[[ Data records, beginning ]]
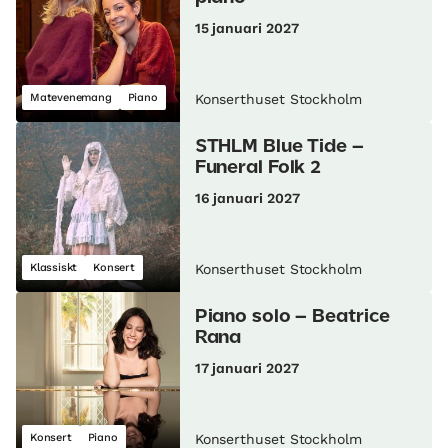
15 januari 2027
Matevenemang
Piano
Konserthuset Stockholm
STHLM Blue Tide –
Funeral Folk 2
16 januari 2027
Klassiskt
Konsert
Konserthuset Stockholm
Piano solo – Beatrice
Rana
17 januari 2027
Konsert
Piano
Konserthuset Stockholm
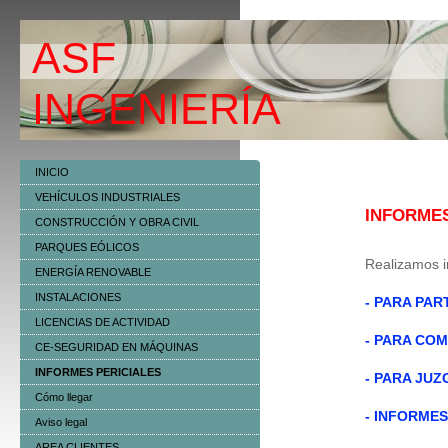
ASF
ING
INICIO
VEHÍCULOS INDUSTRIALES
INFORMES
CONSTRUCCIÓN Y OBRA CIVIL
PARQUES EÓLICOS
Realizamos in
ENERGÍA RENOVABLE
INSTALACIONES
- PARA PA
LICENCIAS DE ACTIVIDAD
- PARA CO
CE-SEGURIDAD EN MÁQUINAS
INFORMES PERICIALES
- PARA JU
Cómo llegar
- INFORME
Aviso legal
AREA CLIENTES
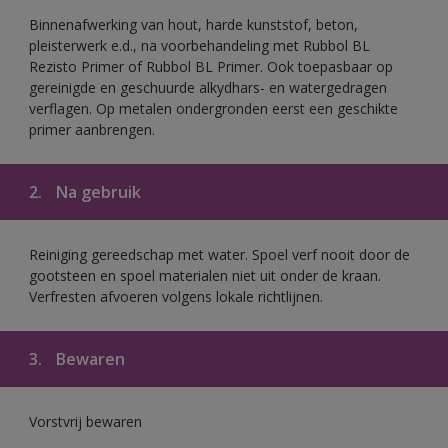
Binnenafwerking van hout, harde kunststof, beton,
pleisterwerk e.d., na voorbehandeling met Rubbol BL
Rezisto Primer of Rubbol BL Primer. Ook toepasbaar op
gereinigde en geschuurde alkydhars- en watergedragen
verflagen. Op metalen ondergronden eerst een geschikte
primer aanbrengen.
2.
Na gebruik
Reiniging gereedschap met water. Spoel verf nooit door de
gootsteen en spoel materialen niet uit onder de kraan.
Verfresten afvoeren volgens lokale richtlijnen.
3.
Bewaren
Vorstvrij bewaren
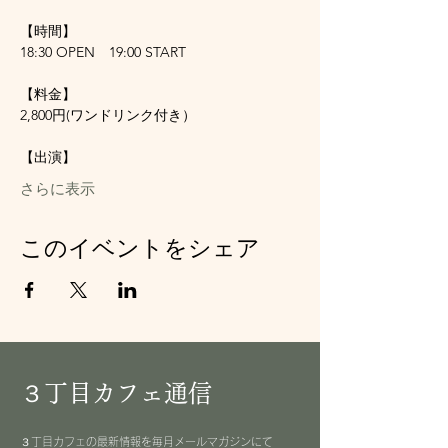
【時間】
18:30 OPEN　19:00 START
【料金】
2,800円(ワンドリンク付き）
【出演】
さらに表示
このイベントをシェア
３丁目カフェ通信
３丁目カフェの最新情報を毎月メールマガジンにて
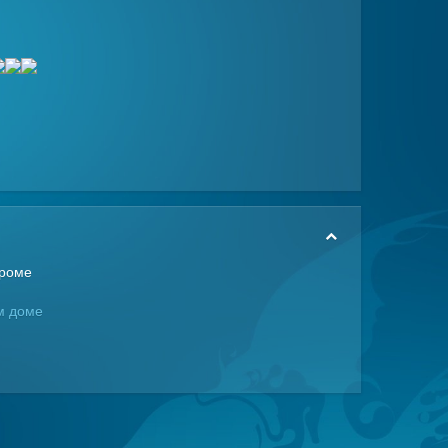
троме
м доме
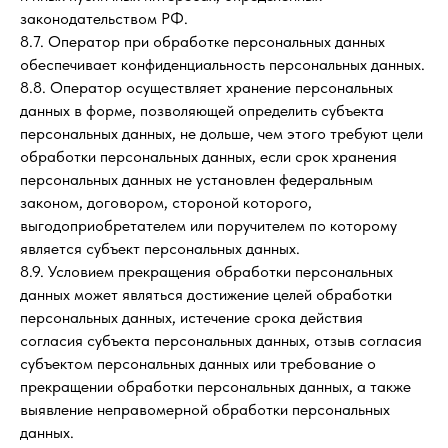
законодательством РФ.
8.7. Оператор при обработке персональных данных
обеспечивает конфиденциальность персональных данных.
8.8. Оператор осуществляет хранение персональных
данных в форме, позволяющей определить субъекта
персональных данных, не дольше, чем этого требуют цели
обработки персональных данных, если срок хранения
персональных данных не установлен федеральным
законом, договором, стороной которого,
выгодоприобретателем или поручителем по которому
является субъект персональных данных.
8.9. Условием прекращения обработки персональных
данных может являться достижение целей обработки
персональных данных, истечение срока действия
согласия субъекта персональных данных, отзыв согласия
субъектом персональных данных или требование о
прекращении обработки персональных данных, а также
выявление неправомерной обработки персональных
данных.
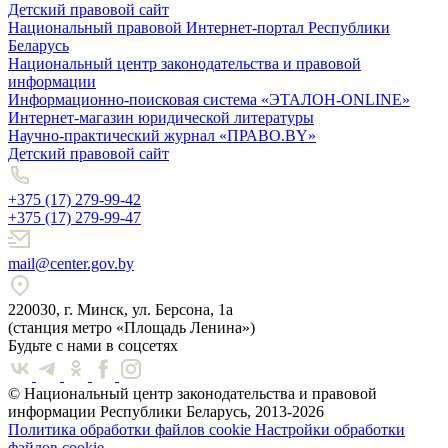
Детский правовой сайт
Национальный правовой Интернет-портал Республики
Беларусь
Национальный центр законодательства и правовой
информации
Информационно-поисковая система «ЭТАЛОН-ONLINE»
Интернет-магазин юридической литературы
Научно-практический журнал «ПРАВО.BY»
Детский правовой сайт
+375 (17) 279-99-42
+375 (17) 279-99-47
mail@center.gov.by
220030, г. Минск, ул. Берсона, 1а
(станция метро «Площадь Ленина»)
Будьте с нами в соцсетях
© Национальный центр законодательства и правовой
информации Республики Беларусь, 2013-2026
Политика обработки файлов cookie
Настройки обработки
файлов cookie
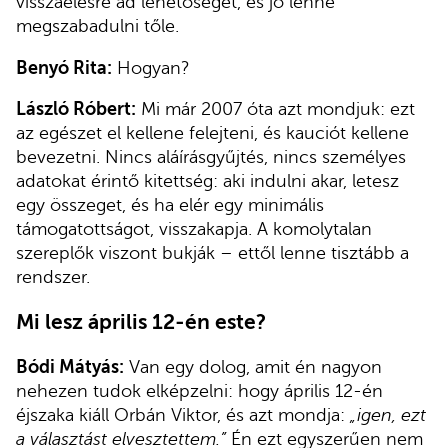
visszaélésre ad lehetőséget, és jó lenne
megszabadulni tőle.
Benyó Rita:
Hogyan?
László Róbert:
Mi már 2007 óta azt mondjuk: ezt
az egészet el kellene felejteni, és kauciót kellene
bevezetni. Nincs aláírásgyűjtés, nincs személyes
adatokat érintő kitettség: aki indulni akar, letesz
egy összeget, és ha elér egy minimális
támogatottságot, visszakapja. A komolytalan
szereplők viszont bukják – ettől lenne tisztább a
rendszer.
Mi lesz április 12-én este?
Bódi Mátyás:
Van egy dolog, amit én nagyon
nehezen tudok elképzelni: hogy április 12-én
éjszaka kiáll Orbán Viktor, és azt mondja:
„igen, ezt
a választást elvesztettem.”
Én ezt egyszerűen nem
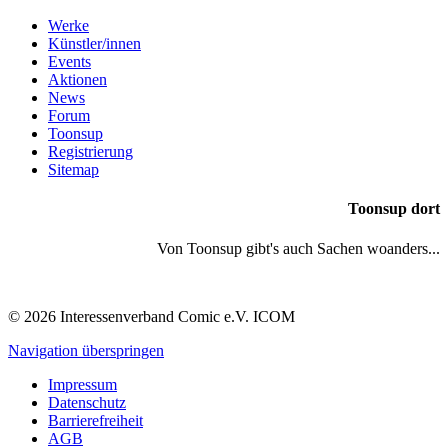
Werke
Künstler/innen
Events
Aktionen
News
Forum
Toonsup
Registrierung
Sitemap
Toonsup dort
Von Toonsup gibt's auch Sachen woanders...
© 2026 Interessenverband Comic e.V. ICOM
Navigation überspringen
Impressum
Datenschutz
Barrierefreiheit
AGB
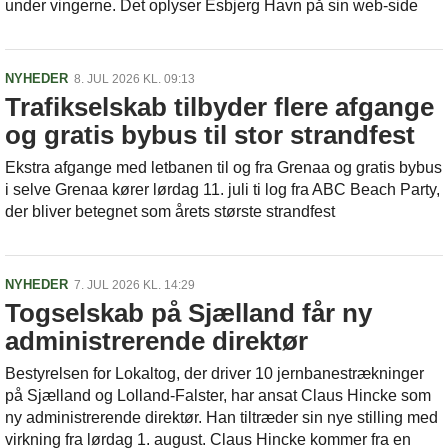
under vingerne. Det oplyser Esbjerg Havn på sin web-side
NYHEDER
8. JUL 2026 KL. 09:13
Trafikselskab tilbyder flere afgange
og gratis bybus til stor strandfest
Ekstra afgange med letbanen til og fra Grenaa og gratis bybus
i selve Grenaa kører lørdag 11. juli ti log fra ABC Beach Party,
der bliver betegnet som årets største strandfest
NYHEDER
7. JUL 2026 KL. 14:29
Togselskab på Sjælland får ny
administrerende direktør
Bestyrelsen for Lokaltog, der driver 10 jernbanestrækninger
på Sjælland og Lolland-Falster, har ansat Claus Hincke som
ny administrerende direktør. Han tiltræder sin nye stilling med
virkning fra lørdag 1. august. Claus Hincke kommer fra en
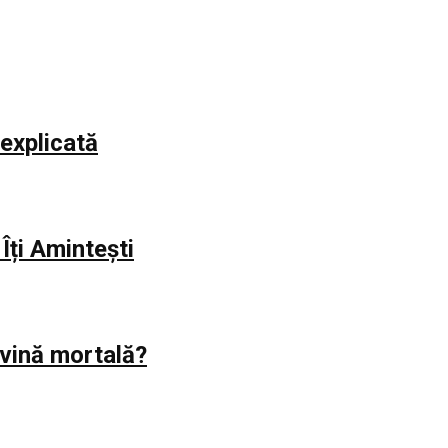
explicată
Îți Amintești
evină mortală?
[[ Data records, end ]]
Copy the stretch from the start of the lines above through the line containing "AREA CLIENTES". Leave the pictures out of your copy.

15 januari 2027
Matevenemang
Piano
Konserthuset Stockholm
STHLM Blue Tide –
Funeral Folk 2
16 januari 2027
Klassiskt
Konsert
Konserthuset Stockholm
Piano solo – Beatrice
Rana
17 januari 2027
Konsert
Piano
Konserthuset Stockholm
ASF
ING
INICIO
VEHÍCULOS INDUSTRIALES
INFORMES
CONSTRUCCIÓN Y OBRA CIVIL
PARQUES EÓLICOS
Realizamos in
ENERGÍA RENOVABLE
INSTALACIONES
- PARA PA
LICENCIAS DE ACTIVIDAD
- PARA CO
CE-SEGURIDAD EN MÁQUINAS
INFORMES PERICIALES
- PARA JU
Cómo llegar
- INFORME
Aviso legal
AREA CLIENTES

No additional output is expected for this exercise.